▶ [Action item] Below are records; report how many of their lines contain the word "moveTo", giving only the number.

(Stored dataset items)
-=-=-=-=-

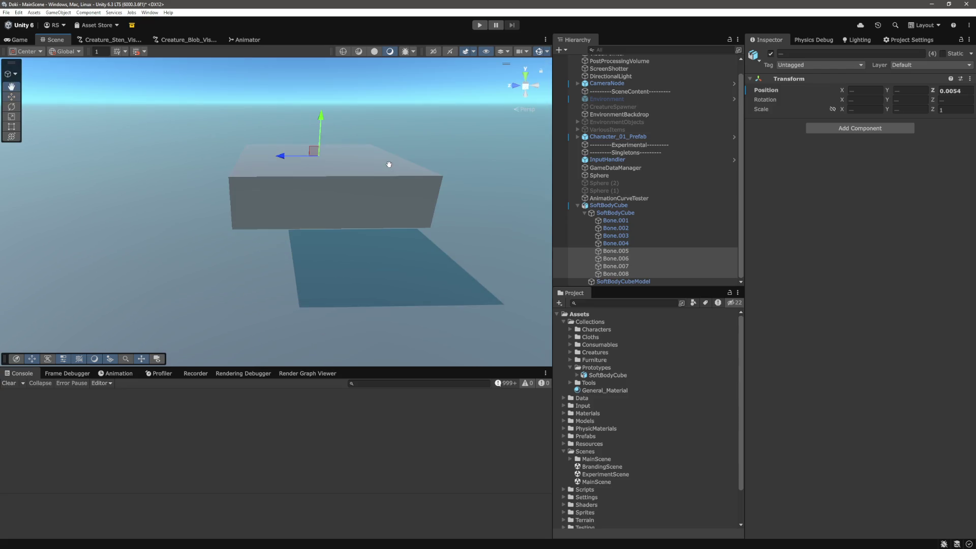
pyautogui.moveTo(321, 133)
pyautogui.mouseDown()
pyautogui.moveTo(328, 121)
pyautogui.moveTo(343, 212)
pyautogui.moveTo(351, 70)
pyautogui.moveTo(346, 239)
pyautogui.mouseUp()
# - Frame Bone.005 and nudge it slightly upward, then reselect Bone.005–Bone.008
pyautogui.click(615, 251)
pyautogui.press('f')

-=-=-=-=-

▶ [Solution to the exercise] 5